Венеция в штате Калифорния — это отличная идея, из которой ничего не вышло. Человеку по имени Аббот Кинни пришла в голову мысль искусственно создать что-то вроде итальянской Венеции, с каналами и архитектурой. Каналы в основном пересохли, а архитектура как-то не прижилась в городе, где в двадцатые годы эстетическим триумфом была признана ванная Глории Свенсон. Остался пляж и кучи гниющей рыбы. Итальянская Венеция слывет чумной столицей Европы, и в этом смысле Венеция калифорнийская пошла по ее стопам.

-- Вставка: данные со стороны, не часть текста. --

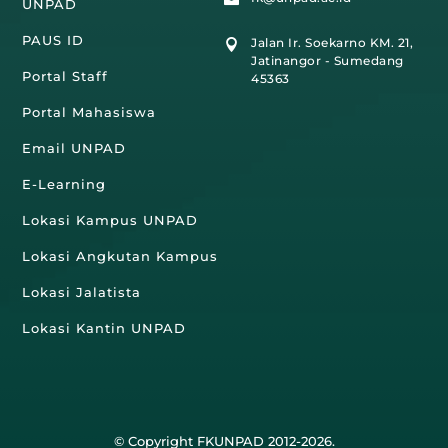
UNPAD
PAUS ID
Jalan Ir. Soekarno KM. 21,

Jatinangor - Sumedang
Portal Staff
45363
Portal Mahasiswa
Email UNPAD
E-Learning
Lokasi Kampus UNPAD
Lokasi Angkutan Kampus
Lokasi Jalatista
Lokasi Kantin UNPAD
© Copyright FKUNPAD 2012-2026.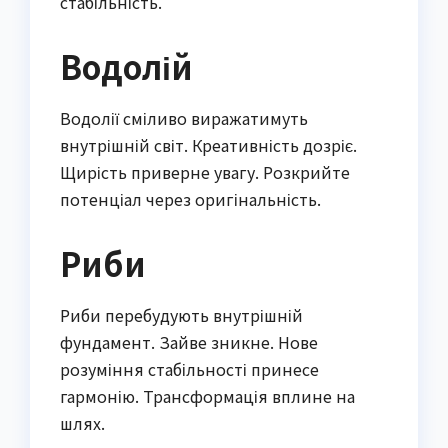
стабільність.
Водолій
Водолії сміливо виражатимуть
внутрішній світ. Креативність дозріє.
Щирість приверне увагу. Розкрийте
потенціал через оригінальність.
Риби
Риби перебудують внутрішній
фундамент. Зайве зникне. Нове
розуміння стабільності принесе
гармонію. Трансформація вплине на
шлях.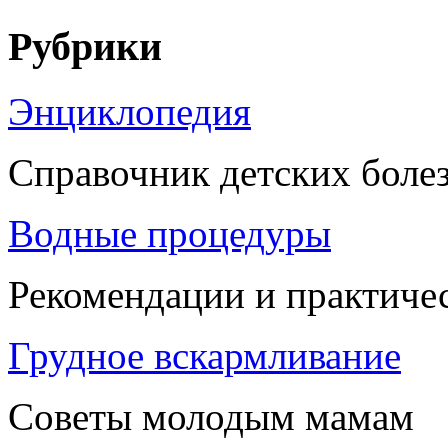
Рубрики
Энциклопедия
Справочник детских боле
Водные процедуры
Рекомендации и практиче
Грудное вскармливание
Советы молодым мамам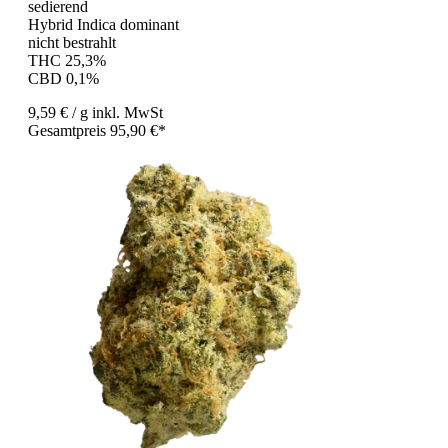
sedierend
Hybrid Indica dominant
nicht bestrahlt
THC 25,3%
CBD 0,1%
9,59 €
/ g
inkl. MwSt
Gesamtpreis 95,90 €*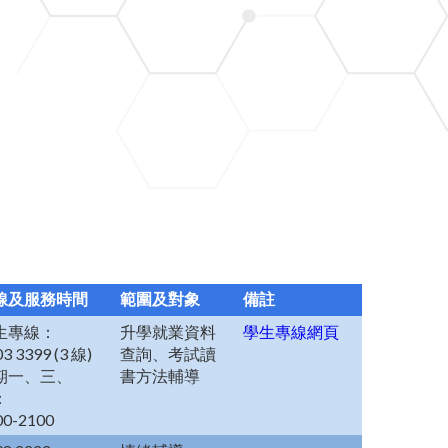
線及服務時間
範圍及對象
備註
生專線：
升學就業資料
學生專線網頁
3 3399 (3 線)
查詢、考試讀
期一、三、
書方法輔導
：
00-2100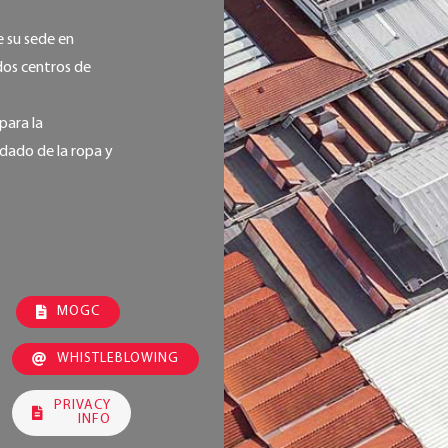
e su sede en
dos centros de
para la
idado de la ropa y
MOGC
WHISTLEBLOWING
PRIVACY
INFO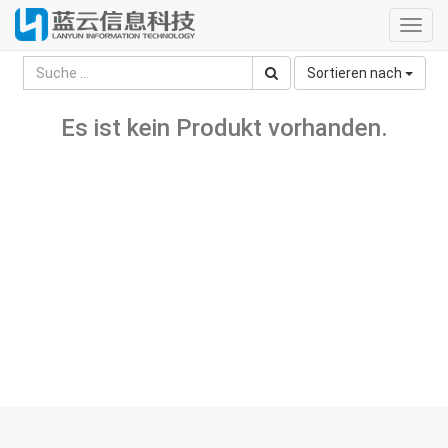
Toggl
navig
Sortieren nach
Es ist kein Produkt vorhanden.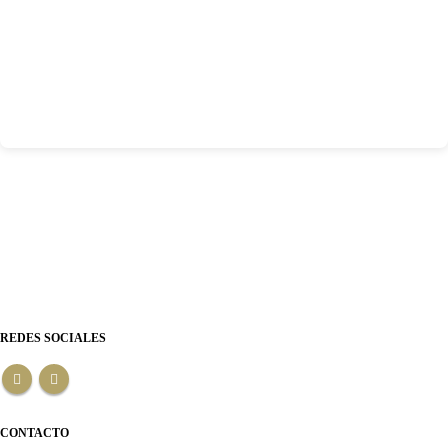
REDES SOCIALES
CONTACTO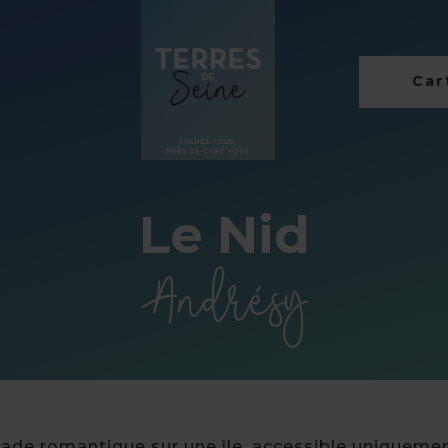
Cart
Le Nid
Andrésy
ade romantique sur une île, accessible uniquemen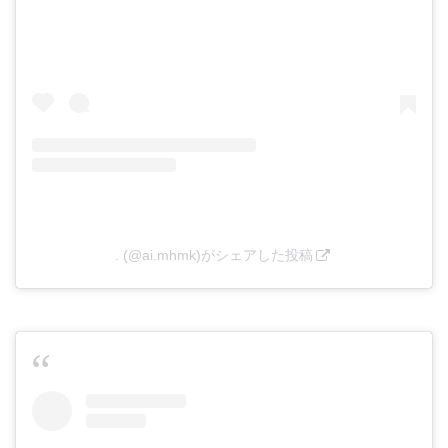
. (@ai.mhmk)がシェアした投稿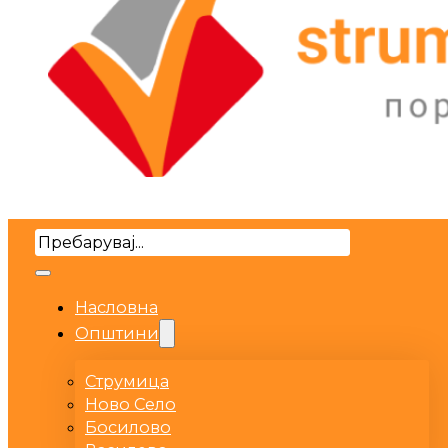
Search
Насловна
Општини
Струмица
Ново Село
Босилово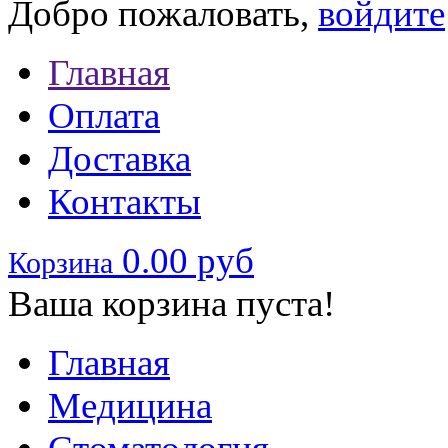
Добро пожаловать,
войдите
Главная
Оплата
Доставка
Контакты
0.00 руб
Корзина
Ваша корзина пуста!
Главная
Медицина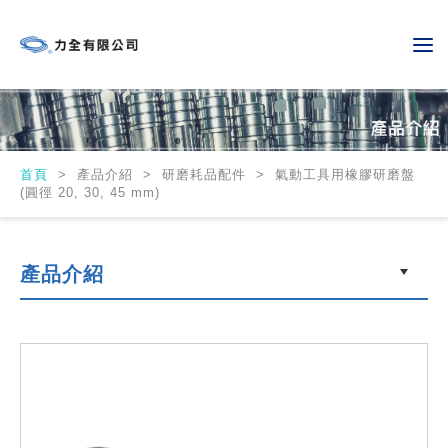
首頁
>
產品介紹 > 研磨耗品配件 > 氣動工具用橡膠研磨盤
(圓徑 20, 30, 45 mm)
產品介紹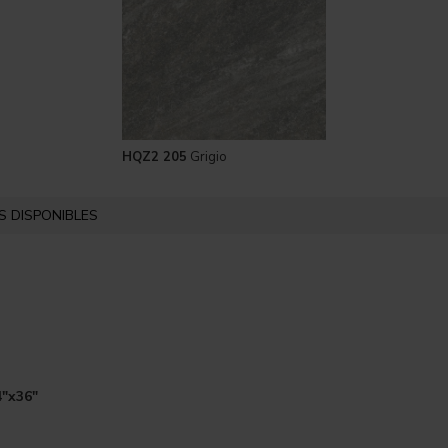
HQZ2 205
Grigio
 DISPONIBLES
4"x36"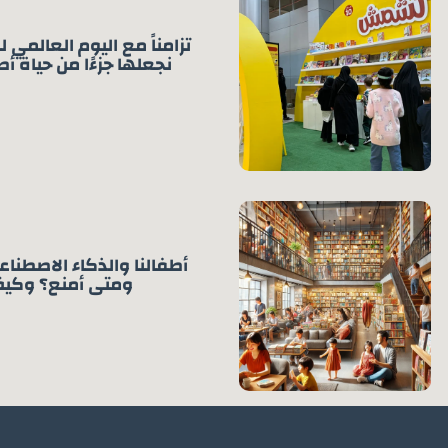
تزامناً مع اليوم العالمي 
نجعلها جزءًا من حياة أط
أطفالنا والذكاء الاصطنا
ومتى أمنع؟ وكيف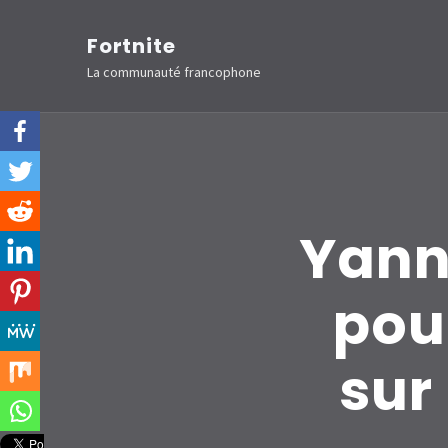
Aller
Fortnite
au
La communauté francophone
contenu
(Pressez
Entrée)
Yanni
pour
sur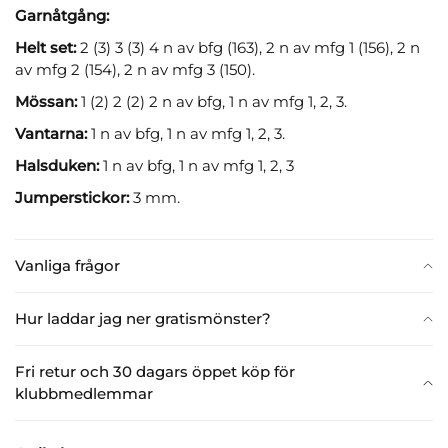
Garnåtgång:
Helt set:
2 (3) 3 (3) 4 n av bfg (163), 2 n av mfg 1 (156), 2 n
av mfg 2 (154), 2 n av mfg 3 (150).
Mössan:
1 (2) 2 (2) 2 n av bfg, 1 n av mfg 1, 2, 3.
Vantarna:
1 n av bfg, 1 n av mfg 1, 2, 3.
Halsduken:
1 n av bfg, 1 n av mfg 1, 2, 3
Jumperstickor:
3 mm.
Vanliga frågor
Hur laddar jag ner gratismönster?
Fri retur och 30 dagars öppet köp för
klubbmedlemmar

Эзотерический орден находился на берегу, неподалеку от Масл-Бич, в неприметном здании яхт-клуба с собственной небольшой пристанью. Судя по внешнему виду дома, культ знавал лучшие времена. Водоросли гнили на пляже, опутывали мол, их зеленые языки лизали фундамент фасада. Все кругом позеленело: дерево, штукатурка, медь. И запах стоял как в ванной у Пасторе, только еще хуже. Глядя на это место, я поневоле удивился: и чего япошкам так не терпится высадиться?
Я посмотрел на себя в зеркало и закатил глаза. Мне хотелось придать себе вид простачка, готового променять свои земные богатства на тайны Востока, — так, по моим представлениям, должен был выглядеть причастник в этой психушке, выдающей себя за храм. Нахохотавшись вволю, я вспомнил следы пыток на теле Пасторе и постарался подойти к делу серьезно. Обозрев свою небритую наружность пропащего человека, который спит в одежде и употребляет две бутылки крепкого в день, я поздравил себя с тем, что пятнадцать лет предусмотрительно культивировал как раз такую внешность, которая послужит идеальным прикрытием для этой работы.